The earlier Act had different provisions for termination cases in different states and did not provide any specific timelines for resignation cases.
- Equal Remuneration
Section 3 has included the word ‘gender’ so as to widen the duty of an employer to pay equal wages to its employees, thereby promoting gender equality.
The amendment will ensure no discrimination in payment of wages amongst males, females and individuals falling within the definition of ‘transgender’.
- Limitation period for claims
The period of limitation for filing of claims for minimum wages, bonus, equal remuneration etc., by workers has been enhanced to 3 years as against existing time period varying from 6 months to 2 years, to provide more time to file their claims.
- Other provisions
- Pursuant to enactment of the Code, Section 8(2) will stipulates a procedure to fix minimum wages and it will become a right of every worker thereby providing legislative protection to workers in the unorganized sector as well.
- Inclusion of workers in the committee will ensure appropriate representation of the workers in procedure for determination of wages and while considerations for fixing & revising minimum wages.
- This Code seeks to provide a methodology to be followed by the Appropriate Government which is primarily based on the skills of the workers.
- Arduousness of working conditions of workers such as temperature or humidity normally difficult to bear, hazardous occupations, processes or underground work are to be considered while determining and/or revising the wages by the Government
- Duty of Inspectors & Penalties
The code provides the appropriate government to appoint Inspectors-cum-Facilitators (in the place of Inspectors), to carry out inspections.
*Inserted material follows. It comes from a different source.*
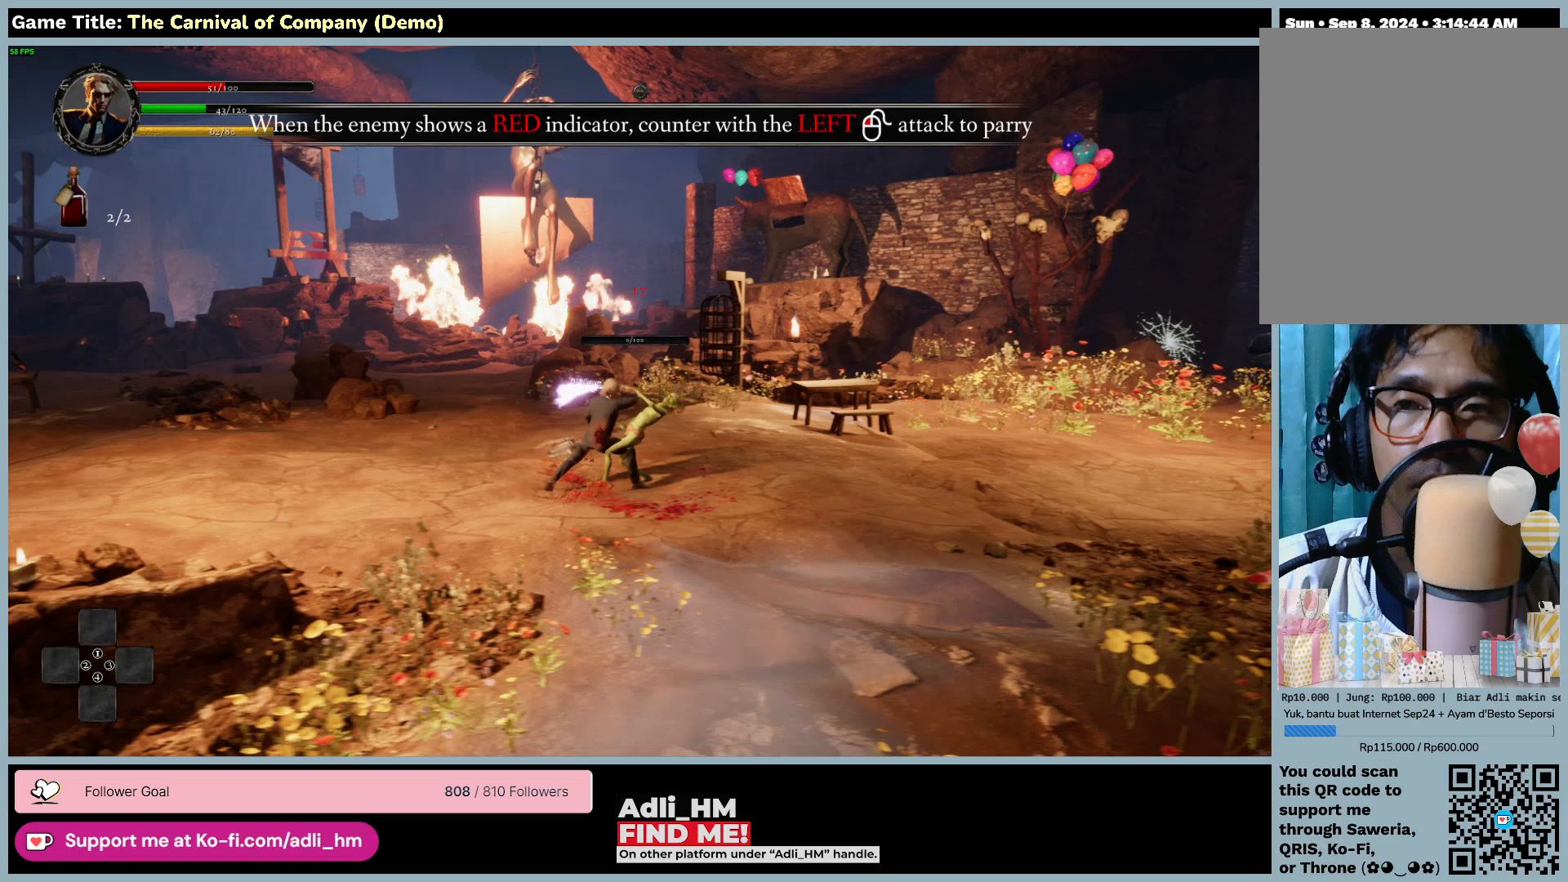
{"keys": [], "mouse": ["left"], "events": []}
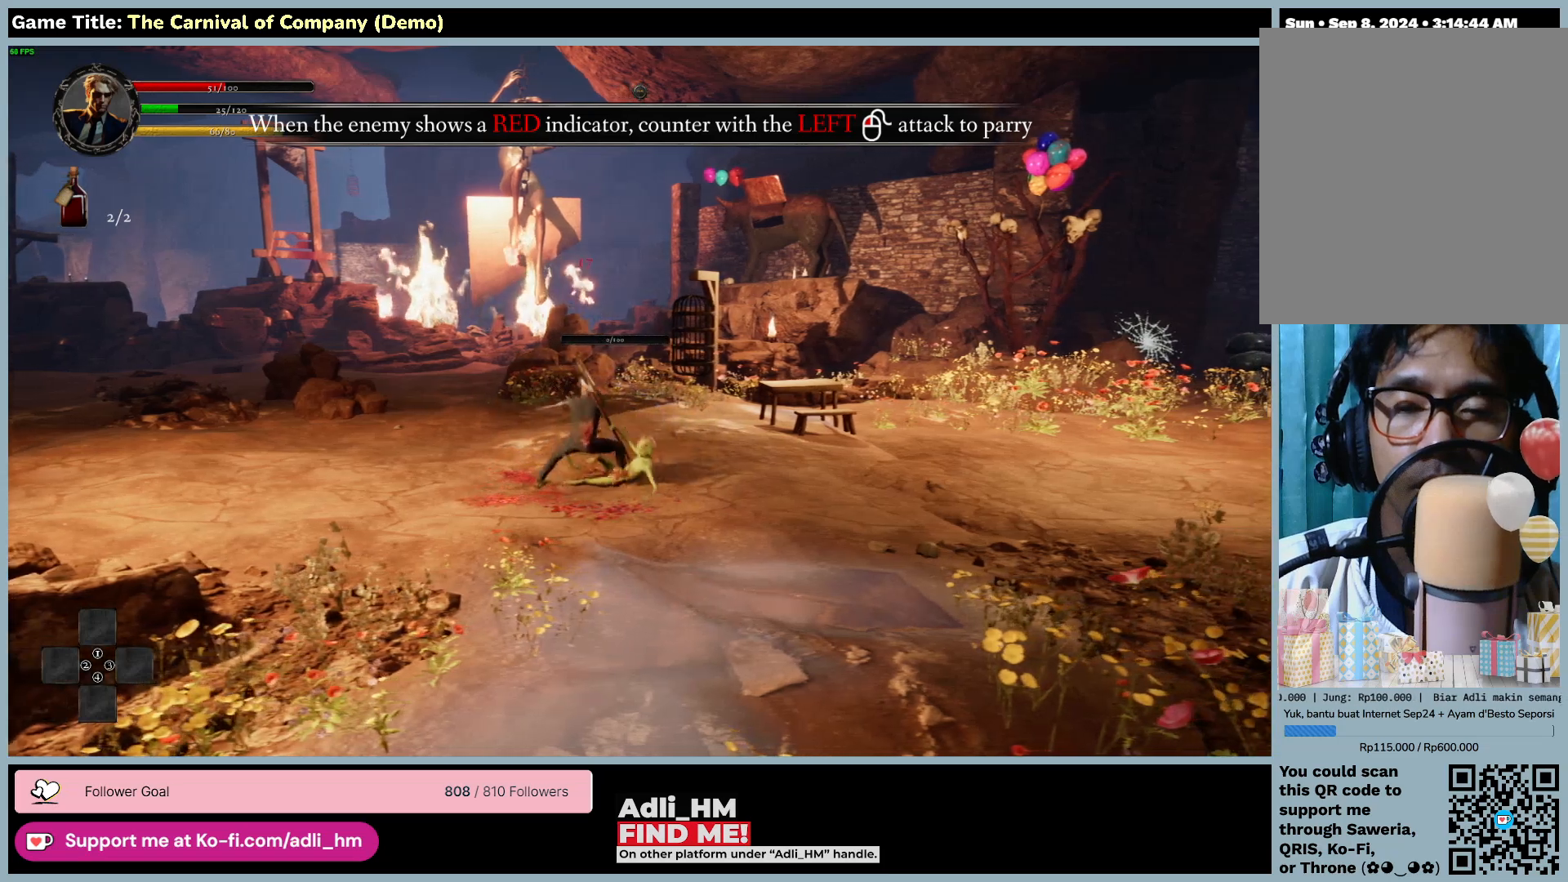
{"keys": ["tab"], "mouse": [], "events": [[167, "mouse_left", "up"], [317, "tab", "down"]]}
Such Inspectors-cum-Facilitators may advise employers and employees for better compliance. This has been done with the objective of removing the arbitrariness and malpractices in inspection.
The maximum penalty for any offence is limited to imprisonment for three months and/ or with a fine of up to INR 100,000.
POINTS TO WATCH OUT
- Section 9 of the Code introduces the concept of ‘floor wage’ which is to be fixed by the Central Government for different geographical areas taking into account the minimum living standards and Section 9(2) of the Code prohibits the State Government from lowering their minimum wages below such floor wage as may be fixed by the Central Government.
- This will increase the business labour cost and therefore the industries will hire less workers to keep the total labour costs same which will result in increase of unemployment rate.
- The code shall bring social disparity as minimum wages are to be fixed at varying rate from states to states or zones to zones depending upon the geographical conditions as; North zone, South zone, East Zone, West zone and North East zone. This may lead to job outsourcing as industries/establishments can move their facilities to countries where labour costs are lower.
- The new Code can also raise the cost of living as higher wages will allow the employees to pay more for housing and living.
With Wage Code intending to cover 50 crore+ employees and ensure “Right to Sustenance” for every worker by increasing the legislative protection of minimum wage; its a welcome move making India a more formal economy and fulfilling India's aim to become a $5 Trillion economy.
The HR, Legal, Finance and business users must familiarise themselves with the code and evaluate potential impact on their operations and make use of time in hand before states start rolling out their rules.